The lead researcher stressed that though a link has been established, he and his team have not proven in any way a cause and effect relationship. Their study results should not be used to affect doctors’ decisions to use these methods, as of yet. Simon Gregory, a doctor from Duke Medicine in Durham, N.C., said, “The benefits of induction or augmentation by [obstetricians and gynecologists] far outweigh the risks to maternal and fetal health.”

Other causes of autism

The U.S. Centers for Disease Control and Prevention estimate that one in 88 children are born with an autism spectrum disorder. This study is not the first to look at causes of autism; others have found that epilepsy medication and low folic acid levels can also be contributing factors to the development of the condition.

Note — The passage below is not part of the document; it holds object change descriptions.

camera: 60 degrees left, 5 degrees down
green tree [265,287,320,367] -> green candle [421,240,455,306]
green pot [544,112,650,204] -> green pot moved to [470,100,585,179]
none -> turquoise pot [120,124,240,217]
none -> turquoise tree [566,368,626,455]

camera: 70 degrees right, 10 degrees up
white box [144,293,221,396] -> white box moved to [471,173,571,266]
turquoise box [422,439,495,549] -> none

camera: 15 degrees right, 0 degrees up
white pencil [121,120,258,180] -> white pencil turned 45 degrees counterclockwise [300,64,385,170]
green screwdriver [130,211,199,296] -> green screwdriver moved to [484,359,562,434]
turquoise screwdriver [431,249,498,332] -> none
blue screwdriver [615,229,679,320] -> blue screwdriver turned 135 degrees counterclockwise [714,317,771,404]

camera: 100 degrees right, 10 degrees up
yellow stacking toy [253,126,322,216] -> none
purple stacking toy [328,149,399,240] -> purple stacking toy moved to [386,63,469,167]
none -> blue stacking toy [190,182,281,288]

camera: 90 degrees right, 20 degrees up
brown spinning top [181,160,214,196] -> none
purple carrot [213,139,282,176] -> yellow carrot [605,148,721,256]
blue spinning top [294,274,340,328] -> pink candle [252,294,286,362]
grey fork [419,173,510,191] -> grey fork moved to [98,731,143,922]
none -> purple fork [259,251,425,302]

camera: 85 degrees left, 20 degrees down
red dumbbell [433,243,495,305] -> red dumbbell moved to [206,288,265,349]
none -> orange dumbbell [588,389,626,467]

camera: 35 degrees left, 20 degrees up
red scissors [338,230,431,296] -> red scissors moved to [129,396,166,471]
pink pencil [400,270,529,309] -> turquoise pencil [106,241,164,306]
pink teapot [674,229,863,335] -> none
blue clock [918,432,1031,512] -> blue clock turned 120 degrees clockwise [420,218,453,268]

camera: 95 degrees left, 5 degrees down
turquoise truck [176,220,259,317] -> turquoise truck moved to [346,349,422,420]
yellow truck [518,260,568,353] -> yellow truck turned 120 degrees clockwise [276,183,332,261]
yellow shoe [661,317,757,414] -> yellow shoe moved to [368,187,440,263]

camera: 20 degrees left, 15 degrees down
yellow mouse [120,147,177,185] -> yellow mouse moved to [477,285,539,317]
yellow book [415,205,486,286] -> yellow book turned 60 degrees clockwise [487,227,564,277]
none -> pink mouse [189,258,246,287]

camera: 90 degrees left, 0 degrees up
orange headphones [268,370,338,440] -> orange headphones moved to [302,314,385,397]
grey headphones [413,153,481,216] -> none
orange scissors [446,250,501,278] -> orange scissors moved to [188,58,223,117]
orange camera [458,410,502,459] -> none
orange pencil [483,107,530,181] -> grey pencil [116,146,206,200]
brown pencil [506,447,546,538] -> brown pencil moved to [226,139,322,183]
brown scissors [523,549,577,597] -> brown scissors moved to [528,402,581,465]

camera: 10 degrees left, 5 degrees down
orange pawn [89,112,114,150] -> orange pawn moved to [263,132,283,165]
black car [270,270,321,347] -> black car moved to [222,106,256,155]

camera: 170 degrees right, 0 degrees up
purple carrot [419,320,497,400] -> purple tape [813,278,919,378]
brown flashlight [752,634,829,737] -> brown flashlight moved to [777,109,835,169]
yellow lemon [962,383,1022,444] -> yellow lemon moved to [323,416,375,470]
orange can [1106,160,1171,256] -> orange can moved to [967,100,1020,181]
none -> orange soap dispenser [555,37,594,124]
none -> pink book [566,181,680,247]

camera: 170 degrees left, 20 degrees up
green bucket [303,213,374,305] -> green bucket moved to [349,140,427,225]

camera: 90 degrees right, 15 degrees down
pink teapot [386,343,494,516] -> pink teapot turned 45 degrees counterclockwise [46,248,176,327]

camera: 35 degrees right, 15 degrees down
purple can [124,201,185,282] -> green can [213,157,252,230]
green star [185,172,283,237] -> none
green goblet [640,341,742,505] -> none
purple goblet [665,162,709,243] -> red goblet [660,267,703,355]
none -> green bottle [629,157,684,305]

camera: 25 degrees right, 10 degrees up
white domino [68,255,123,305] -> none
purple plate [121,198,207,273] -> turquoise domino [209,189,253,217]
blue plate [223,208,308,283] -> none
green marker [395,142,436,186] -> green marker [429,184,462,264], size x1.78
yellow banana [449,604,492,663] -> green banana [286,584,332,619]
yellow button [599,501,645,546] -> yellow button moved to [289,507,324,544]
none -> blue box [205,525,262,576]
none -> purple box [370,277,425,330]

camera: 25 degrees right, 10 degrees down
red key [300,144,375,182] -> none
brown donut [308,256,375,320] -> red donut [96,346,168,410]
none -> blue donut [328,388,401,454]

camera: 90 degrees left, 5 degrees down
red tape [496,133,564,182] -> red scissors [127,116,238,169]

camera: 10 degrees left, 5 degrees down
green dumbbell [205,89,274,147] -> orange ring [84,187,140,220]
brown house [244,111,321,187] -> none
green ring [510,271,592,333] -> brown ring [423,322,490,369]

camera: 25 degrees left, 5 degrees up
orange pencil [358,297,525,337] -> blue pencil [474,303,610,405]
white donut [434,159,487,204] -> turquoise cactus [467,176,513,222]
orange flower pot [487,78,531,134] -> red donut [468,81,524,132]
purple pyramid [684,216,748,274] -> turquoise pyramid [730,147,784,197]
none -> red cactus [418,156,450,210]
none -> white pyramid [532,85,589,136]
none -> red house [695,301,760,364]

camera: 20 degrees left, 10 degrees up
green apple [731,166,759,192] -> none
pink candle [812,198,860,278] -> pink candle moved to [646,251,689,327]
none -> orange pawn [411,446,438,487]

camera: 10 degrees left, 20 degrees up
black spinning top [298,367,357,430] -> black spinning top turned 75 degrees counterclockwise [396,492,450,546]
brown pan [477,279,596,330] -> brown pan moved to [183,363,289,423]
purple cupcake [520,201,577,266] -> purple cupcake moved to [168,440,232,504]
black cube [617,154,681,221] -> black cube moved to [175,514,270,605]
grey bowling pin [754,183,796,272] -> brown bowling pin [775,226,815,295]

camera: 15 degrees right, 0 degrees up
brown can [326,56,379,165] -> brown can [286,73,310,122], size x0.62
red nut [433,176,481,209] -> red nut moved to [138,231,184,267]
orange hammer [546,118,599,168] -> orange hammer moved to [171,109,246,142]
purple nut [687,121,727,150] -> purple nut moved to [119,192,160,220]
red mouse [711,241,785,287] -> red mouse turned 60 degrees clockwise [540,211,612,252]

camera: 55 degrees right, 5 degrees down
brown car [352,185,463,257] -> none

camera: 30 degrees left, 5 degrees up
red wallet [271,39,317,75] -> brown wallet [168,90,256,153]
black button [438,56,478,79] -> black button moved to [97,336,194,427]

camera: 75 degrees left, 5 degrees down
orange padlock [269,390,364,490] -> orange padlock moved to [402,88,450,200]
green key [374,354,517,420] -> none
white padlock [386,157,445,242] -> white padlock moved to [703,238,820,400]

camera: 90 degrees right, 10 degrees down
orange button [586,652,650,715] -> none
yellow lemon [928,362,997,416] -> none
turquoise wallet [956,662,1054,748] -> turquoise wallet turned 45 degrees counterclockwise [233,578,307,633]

Males more susceptible to autism

To draw their conclusions, the researchers examined information of births in North Carolina that occurred between 1990 and 1998 and compare those births to education information from 1997, 1998, 2007, and 2008. They were able in this way to get enough data to compare 678,000 of the births from the aforementioned period. In that group, 4,285 boys and 1,363 girls were diagnosed with autism. Male births after induced labor had a 14 percent chance of developing autism; after augmentation the risk rose to 16 percent. In comparison, non-induced male births had a 13 percent chance and augmented had a 14 percent chance of developing autism. A smaller correlation was found in females.

Researchers hypothesized that the slight increase of risk could be because “drugs delivered intravenously to the mother can cross the placenta and enter the soon-to-be delivered child.” If doctors stopped inducing or augmenting pregnancy, “about two of every 1,000 autism cases among boys” might be prevented.